*Instruction*: Tally the lines of the data that include the word "timescale" and state the total, nothing else.

◇ ◇ ◇ ◇ ◇ ◇ ◇

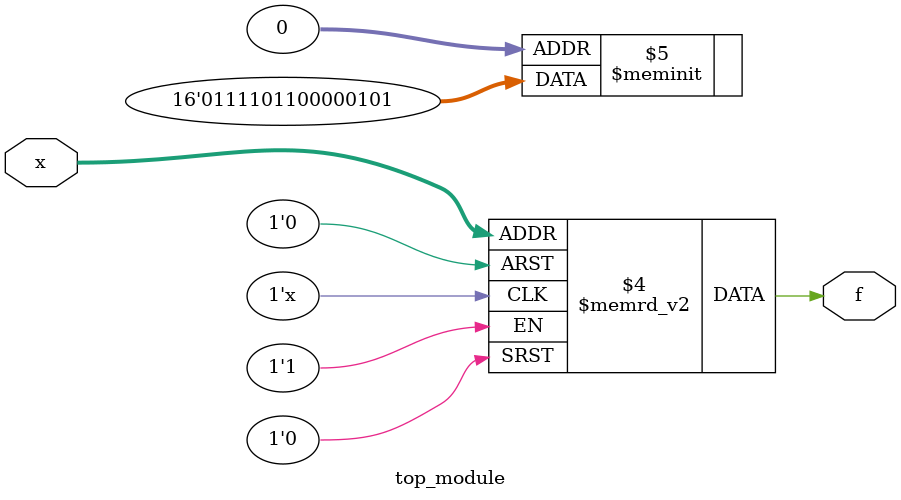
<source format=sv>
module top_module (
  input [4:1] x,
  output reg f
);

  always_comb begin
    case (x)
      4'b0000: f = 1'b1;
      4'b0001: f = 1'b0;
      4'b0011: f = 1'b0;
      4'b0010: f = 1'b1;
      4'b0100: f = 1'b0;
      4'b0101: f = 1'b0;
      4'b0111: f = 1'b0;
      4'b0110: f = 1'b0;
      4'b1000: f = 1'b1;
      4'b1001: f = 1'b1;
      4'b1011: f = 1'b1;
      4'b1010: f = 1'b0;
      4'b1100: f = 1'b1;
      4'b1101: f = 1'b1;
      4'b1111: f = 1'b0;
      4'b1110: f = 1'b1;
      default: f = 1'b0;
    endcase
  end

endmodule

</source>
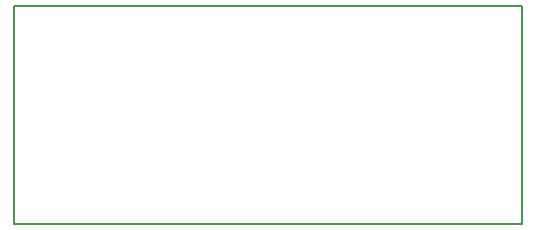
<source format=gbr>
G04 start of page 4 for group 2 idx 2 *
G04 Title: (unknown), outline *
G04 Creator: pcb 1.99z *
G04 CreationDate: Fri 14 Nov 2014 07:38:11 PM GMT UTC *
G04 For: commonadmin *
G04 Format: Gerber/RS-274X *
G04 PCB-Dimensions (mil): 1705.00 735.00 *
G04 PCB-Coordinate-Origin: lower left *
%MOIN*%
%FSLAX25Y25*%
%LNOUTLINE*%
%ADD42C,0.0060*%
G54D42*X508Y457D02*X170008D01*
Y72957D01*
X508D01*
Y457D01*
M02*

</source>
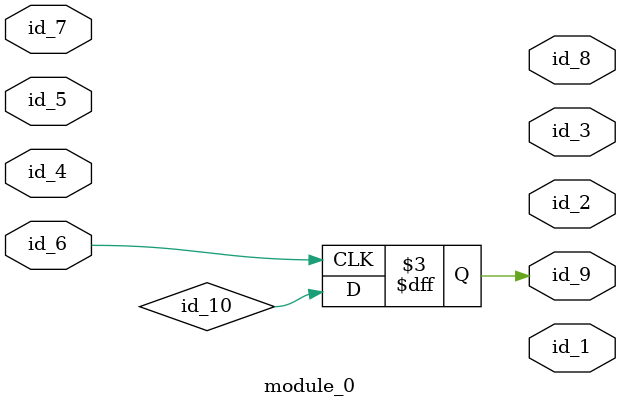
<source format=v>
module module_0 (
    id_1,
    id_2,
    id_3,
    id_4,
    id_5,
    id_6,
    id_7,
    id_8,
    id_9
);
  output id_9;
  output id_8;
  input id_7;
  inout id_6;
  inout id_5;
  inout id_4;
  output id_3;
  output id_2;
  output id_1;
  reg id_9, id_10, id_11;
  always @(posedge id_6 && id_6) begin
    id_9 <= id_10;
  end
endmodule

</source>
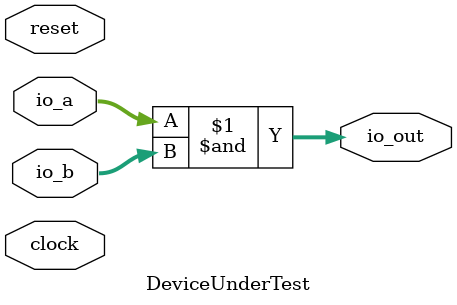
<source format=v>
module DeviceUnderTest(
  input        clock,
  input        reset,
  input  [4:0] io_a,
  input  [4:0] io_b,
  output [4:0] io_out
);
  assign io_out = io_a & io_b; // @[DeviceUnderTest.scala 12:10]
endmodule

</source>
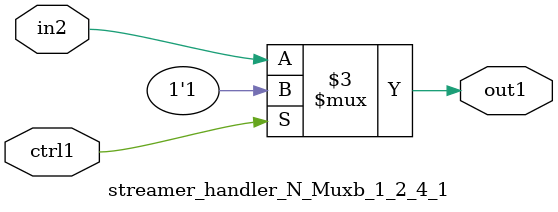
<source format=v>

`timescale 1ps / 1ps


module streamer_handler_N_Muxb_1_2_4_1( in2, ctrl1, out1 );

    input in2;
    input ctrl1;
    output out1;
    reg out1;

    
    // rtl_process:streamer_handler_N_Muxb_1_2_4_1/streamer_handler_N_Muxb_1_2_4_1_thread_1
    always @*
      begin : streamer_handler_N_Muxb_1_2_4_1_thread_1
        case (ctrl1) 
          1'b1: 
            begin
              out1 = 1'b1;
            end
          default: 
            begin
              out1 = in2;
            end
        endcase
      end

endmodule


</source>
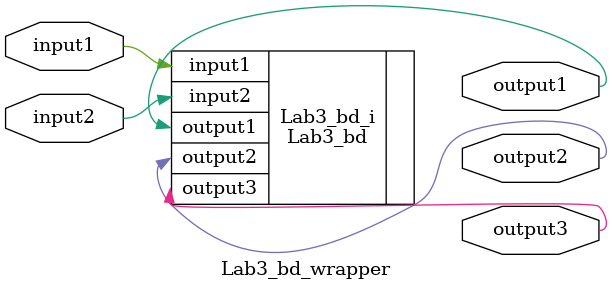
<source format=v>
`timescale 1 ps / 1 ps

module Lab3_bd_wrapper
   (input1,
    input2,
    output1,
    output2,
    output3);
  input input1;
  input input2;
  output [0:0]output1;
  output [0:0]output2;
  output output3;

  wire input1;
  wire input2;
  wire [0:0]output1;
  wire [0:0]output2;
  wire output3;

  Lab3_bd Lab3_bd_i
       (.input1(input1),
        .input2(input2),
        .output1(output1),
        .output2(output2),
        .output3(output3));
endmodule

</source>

◇ ◇ ◇ ◇ ◇ ◇ ◇

*Task response*: 2